PAREPARE, timeberita.com – Kepolisian Resor (Polres) Parepare membongkar kasus pembunuhan berencana terhadap seorang perempuan karyawan Hino Motors hanya dalam hitungan jam. Pelaku yang juga rekan kerja korban, berhasil diamankan setelah sempat melarikan diri dan melakukan perlawanan.
Korban tewas dengan kondisi mengenaskan. Ia ditemukan tergeletak di kasur kamarnya dengan leher tergorok dan dada tertusuk pisau dapur.

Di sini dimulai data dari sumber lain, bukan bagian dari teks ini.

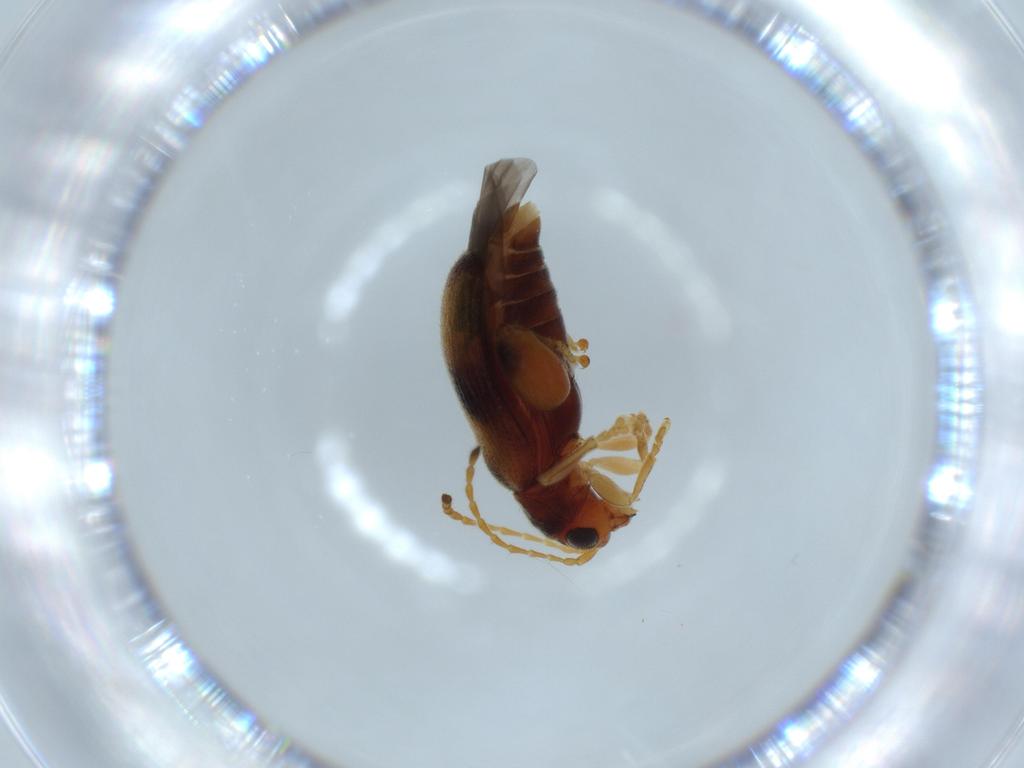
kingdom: Animalia
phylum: Arthropoda
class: Insecta
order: Coleoptera
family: Chrysomelidae
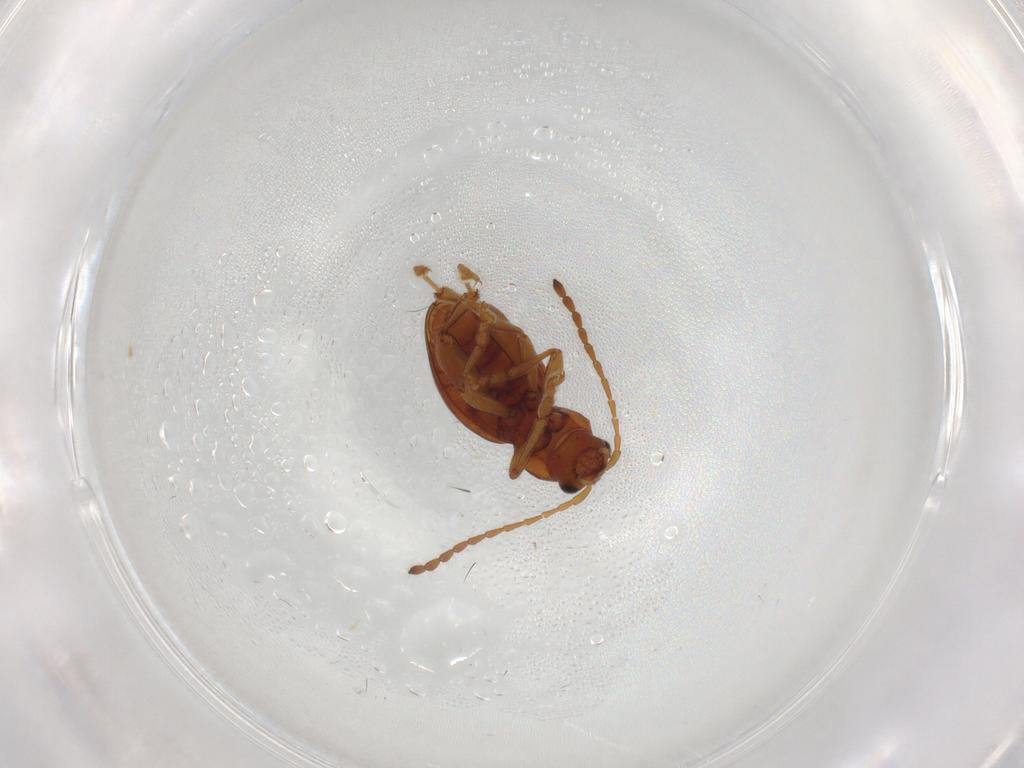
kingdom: Animalia
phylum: Arthropoda
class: Insecta
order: Coleoptera
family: Chrysomelidae
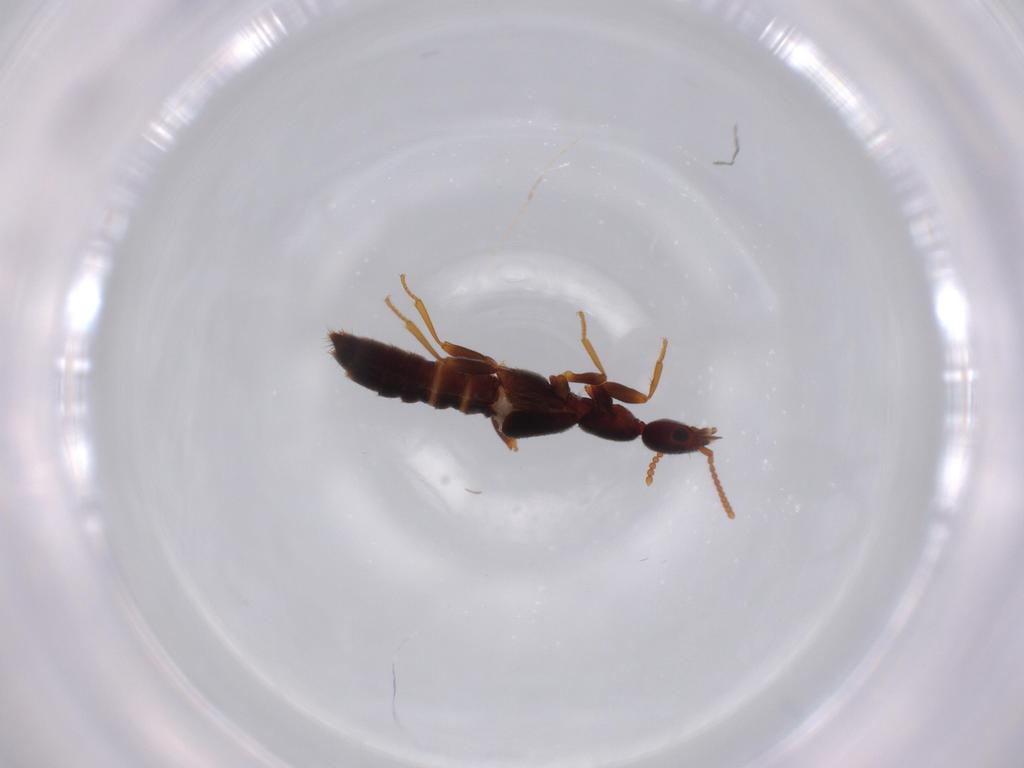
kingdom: Animalia
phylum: Arthropoda
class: Insecta
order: Coleoptera
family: Staphylinidae
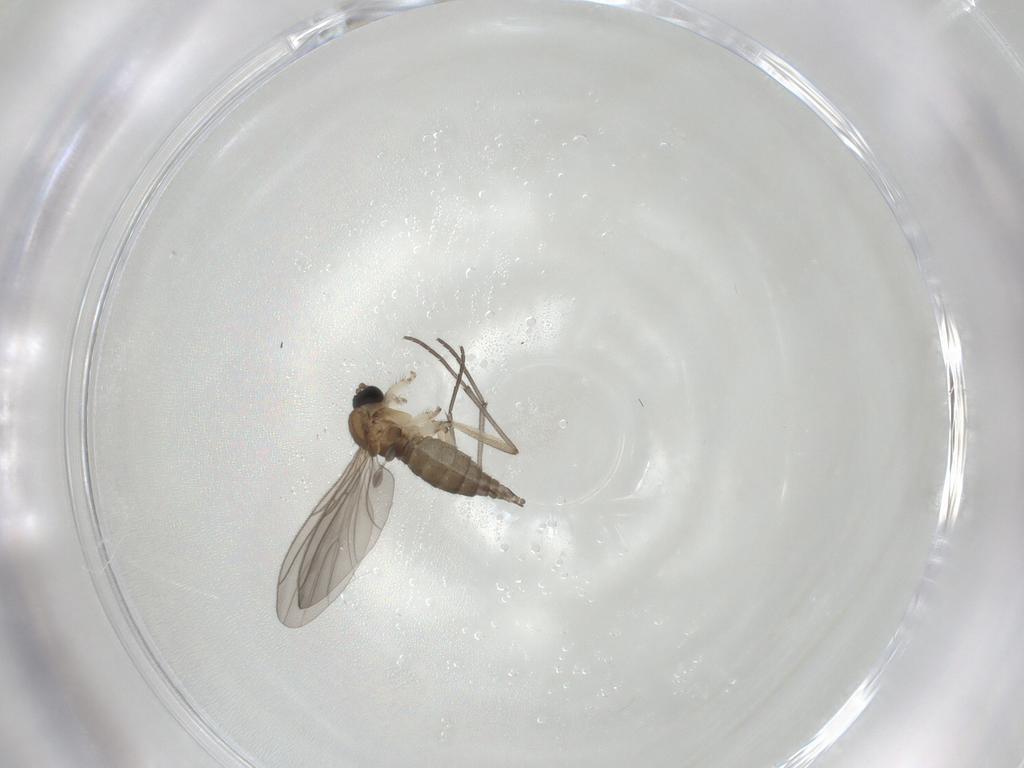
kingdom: Animalia
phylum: Arthropoda
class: Insecta
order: Diptera
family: Sciaridae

Hal ini dikatakan Kasat Reskrim Polres Parepare, AKP Muh Agus Purwanto kepada timeberita.com melalui via WhatsApp, Jum’at (29/8/2025) siang.
Kronologi Penemuan Mayat, menurut Agus, bahwa kasus ini terbuka ketika seorang mekanik bernama Heri menerima pesan WhatsApp pada Jumat (29/8/2025) yang memintanya segera datang ke kantor pemasaran Hino di Jl. H. Andi Muh Arsyad, Kelurahan Wattang Soreang.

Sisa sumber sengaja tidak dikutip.